(Stored data entries)
++++++

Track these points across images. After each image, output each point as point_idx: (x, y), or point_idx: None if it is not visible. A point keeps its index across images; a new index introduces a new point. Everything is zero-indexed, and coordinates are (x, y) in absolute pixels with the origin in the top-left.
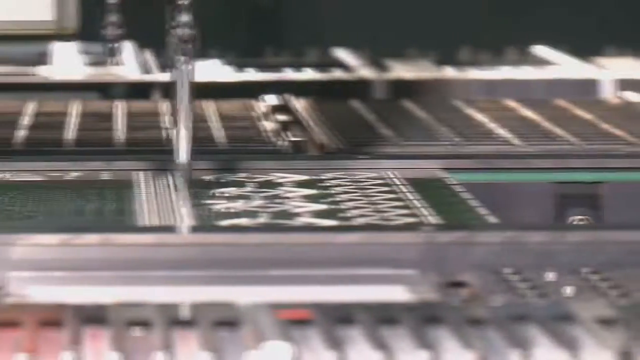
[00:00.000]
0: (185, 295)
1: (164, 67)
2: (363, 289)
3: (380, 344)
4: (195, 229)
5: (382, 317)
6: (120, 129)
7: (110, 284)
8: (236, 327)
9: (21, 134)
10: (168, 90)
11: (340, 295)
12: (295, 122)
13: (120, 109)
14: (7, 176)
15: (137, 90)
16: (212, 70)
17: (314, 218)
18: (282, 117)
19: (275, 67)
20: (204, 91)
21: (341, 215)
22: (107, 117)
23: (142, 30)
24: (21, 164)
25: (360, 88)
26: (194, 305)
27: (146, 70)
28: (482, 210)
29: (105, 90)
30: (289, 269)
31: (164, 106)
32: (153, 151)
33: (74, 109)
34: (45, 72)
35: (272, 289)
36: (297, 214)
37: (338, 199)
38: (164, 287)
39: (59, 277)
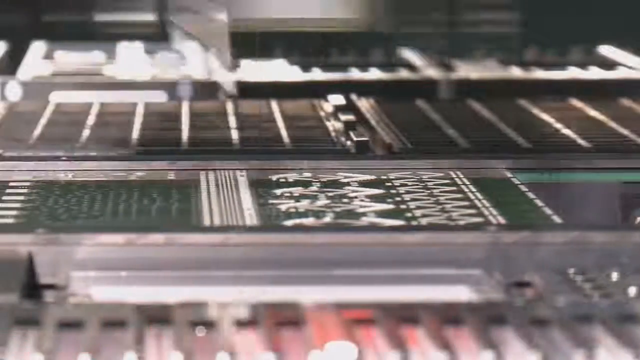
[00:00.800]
0: (249, 295)
1: (228, 67)
2: (427, 289)
3: (444, 344)
4: (260, 229)
5: (446, 317)
6: (185, 129)
7: (174, 284)
8: (300, 327)
9: (86, 133)
10: (233, 89)
11: (404, 295)
12: (360, 122)
13: (185, 108)
14: (71, 176)
15: (203, 90)
16: (278, 70)
17: (379, 218)
18: (347, 117)
19: (341, 67)
20: (270, 91)
21: (406, 215)
22: (172, 116)
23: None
24: (86, 163)
25: (426, 88)
26: (257, 305)
27: (211, 70)
28: (547, 210)
29: (171, 89)
30: (354, 268)
31: (229, 106)
32: (218, 151)
33: (139, 109)
34: (111, 72)
35: (336, 289)
36: (362, 214)
37: (403, 198)
38: (228, 287)
39: (123, 277)
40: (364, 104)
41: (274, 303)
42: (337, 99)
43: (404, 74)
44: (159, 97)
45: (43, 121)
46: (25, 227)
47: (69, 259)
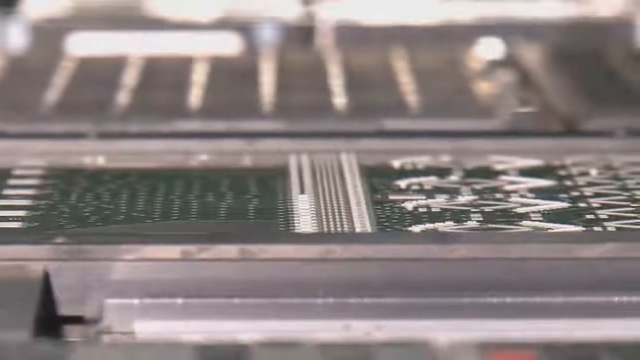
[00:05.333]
0: (359, 330)
1: None
2: (613, 323)
3: None
4: (374, 238)
5: None
6: (268, 92)
7: (251, 316)
8: None
9: (123, 97)
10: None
11: (579, 331)
12: (525, 83)
13: (268, 61)
14: (103, 161)
15: (293, 34)
16: (406, 4)
17: (547, 222)
18: (505, 76)
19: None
20: (393, 36)
21: (587, 217)
22: (249, 73)
23: None
24: (123, 142)
25: (622, 31)
26: (371, 345)
27: (307, 3)
28: None
29: (247, 33)
30: (509, 294)
31: (331, 57)
32: (315, 124)
33: (200, 62)
34: (157, 7)
35: (484, 323)
36: (523, 216)
37: (583, 193)
38: (327, 320)
39: (178, 306)
40: (532, 55)
41: (394, 342)
42: (492, 49)
43: (590, 7)
44: (229, 44)
45: (60, 80)
46: (38, 234)
47: (101, 280)
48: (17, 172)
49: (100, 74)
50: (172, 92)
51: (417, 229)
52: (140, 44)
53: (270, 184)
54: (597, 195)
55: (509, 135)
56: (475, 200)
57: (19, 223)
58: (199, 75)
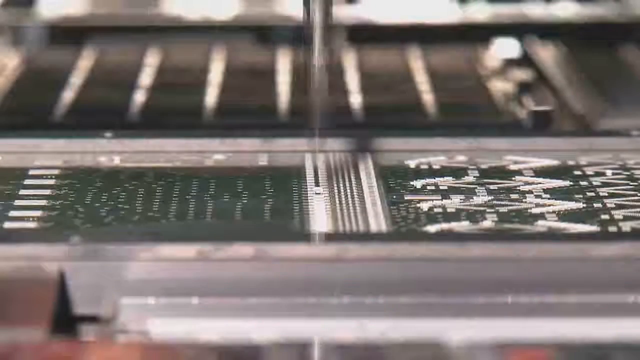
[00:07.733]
0: (373, 330)
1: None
2: (628, 323)
3: None
4: (390, 237)
5: None
6: (284, 91)
7: (267, 315)
8: None
9: (140, 98)
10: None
11: (594, 330)
12: (540, 82)
13: (282, 61)
14: (119, 160)
15: (307, 34)
16: (422, 4)
17: (563, 222)
18: (521, 75)
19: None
20: (409, 35)
21: (602, 217)
22: (266, 73)
23: None
24: (140, 142)
25: (636, 30)
26: (385, 344)
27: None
28: None
29: (263, 34)
30: (524, 294)
31: (348, 57)
32: (330, 124)
33: (217, 62)
34: (174, 8)
35: (499, 322)
36: (539, 216)
37: (598, 193)
38: (343, 319)
39: (194, 306)
40: (548, 55)
41: (409, 342)
42: (507, 48)
43: (603, 9)
44: (244, 45)
45: (77, 80)
46: (54, 234)
47: (116, 279)
48: (33, 172)
49: (116, 74)
50: (188, 92)
51: (432, 229)
52: (156, 43)
53: (285, 184)
54: (612, 195)
55: (525, 135)
56: (490, 200)
57: (35, 223)
58: (215, 75)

++++++

■ **EXERCISE**: Give all the records again, exactly, without images.

■ **REPLY TO THE EXERCISE**:
Track these points across images. After each image, output each point as point_idx: (x, y), or point_idx: None if it is not visible. A point keeps its index across images; a new index introduces a new point. Everything is zero-indexed, and coordinates are (x, y) in absolute pixels with the origin in the top-left.
[00:00.000]
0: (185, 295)
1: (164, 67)
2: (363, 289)
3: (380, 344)
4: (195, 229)
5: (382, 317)
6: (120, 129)
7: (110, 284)
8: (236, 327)
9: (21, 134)
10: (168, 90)
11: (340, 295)
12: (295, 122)
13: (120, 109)
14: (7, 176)
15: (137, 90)
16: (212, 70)
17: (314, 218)
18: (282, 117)
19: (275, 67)
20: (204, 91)
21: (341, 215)
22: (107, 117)
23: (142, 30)
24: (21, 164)
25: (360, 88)
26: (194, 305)
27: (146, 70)
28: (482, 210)
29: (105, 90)
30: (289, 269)
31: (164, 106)
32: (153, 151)
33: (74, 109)
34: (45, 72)
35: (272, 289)
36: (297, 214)
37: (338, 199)
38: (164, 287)
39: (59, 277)
[00:00.800]
0: (249, 295)
1: (228, 67)
2: (427, 289)
3: (444, 344)
4: (260, 229)
5: (446, 317)
6: (185, 129)
7: (174, 284)
8: (300, 327)
9: (86, 133)
10: (233, 89)
11: (404, 295)
12: (360, 122)
13: (185, 108)
14: (71, 176)
15: (203, 90)
16: (278, 70)
17: (379, 218)
18: (347, 117)
19: (341, 67)
20: (270, 91)
21: (406, 215)
22: (172, 116)
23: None
24: (86, 163)
25: (426, 88)
26: (257, 305)
27: (211, 70)
28: (547, 210)
29: (171, 89)
30: (354, 268)
31: (229, 106)
32: (218, 151)
33: (139, 109)
34: (111, 72)
35: (336, 289)
36: (362, 214)
37: (403, 198)
38: (228, 287)
39: (123, 277)
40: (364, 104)
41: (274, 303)
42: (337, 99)
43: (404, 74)
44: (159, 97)
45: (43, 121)
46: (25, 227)
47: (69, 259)
[00:05.333]
0: (359, 330)
1: None
2: (613, 323)
3: None
4: (374, 238)
5: None
6: (268, 92)
7: (251, 316)
8: None
9: (123, 97)
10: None
11: (579, 331)
12: (525, 83)
13: (268, 61)
14: (103, 161)
15: (293, 34)
16: (406, 4)
17: (547, 222)
18: (505, 76)
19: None
20: (393, 36)
21: (587, 217)
22: (249, 73)
23: None
24: (123, 142)
25: (622, 31)
26: (371, 345)
27: (307, 3)
28: None
29: (247, 33)
30: (509, 294)
31: (331, 57)
32: (315, 124)
33: (200, 62)
34: (157, 7)
35: (484, 323)
36: (523, 216)
37: (583, 193)
38: (327, 320)
39: (178, 306)
40: (532, 55)
41: (394, 342)
42: (492, 49)
43: (590, 7)
44: (229, 44)
45: (60, 80)
46: (38, 234)
47: (101, 280)
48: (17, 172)
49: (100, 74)
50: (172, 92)
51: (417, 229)
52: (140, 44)
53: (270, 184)
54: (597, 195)
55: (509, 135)
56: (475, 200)
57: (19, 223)
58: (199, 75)
[00:07.733]
0: (373, 330)
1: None
2: (628, 323)
3: None
4: (390, 237)
5: None
6: (284, 91)
7: (267, 315)
8: None
9: (140, 98)
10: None
11: (594, 330)
12: (540, 82)
13: (282, 61)
14: (119, 160)
15: (307, 34)
16: (422, 4)
17: (563, 222)
18: (521, 75)
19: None
20: (409, 35)
21: (602, 217)
22: (266, 73)
23: None
24: (140, 142)
25: (636, 30)
26: (385, 344)
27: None
28: None
29: (263, 34)
30: (524, 294)
31: (348, 57)
32: (330, 124)
33: (217, 62)
34: (174, 8)
35: (499, 322)
36: (539, 216)
37: (598, 193)
38: (343, 319)
39: (194, 306)
40: (548, 55)
41: (409, 342)
42: (507, 48)
43: (603, 9)
44: (244, 45)
45: (77, 80)
46: (54, 234)
47: (116, 279)
48: (33, 172)
49: (116, 74)
50: (188, 92)
51: (432, 229)
52: (156, 43)
53: (285, 184)
54: (612, 195)
55: (525, 135)
56: (490, 200)
57: (35, 223)
58: (215, 75)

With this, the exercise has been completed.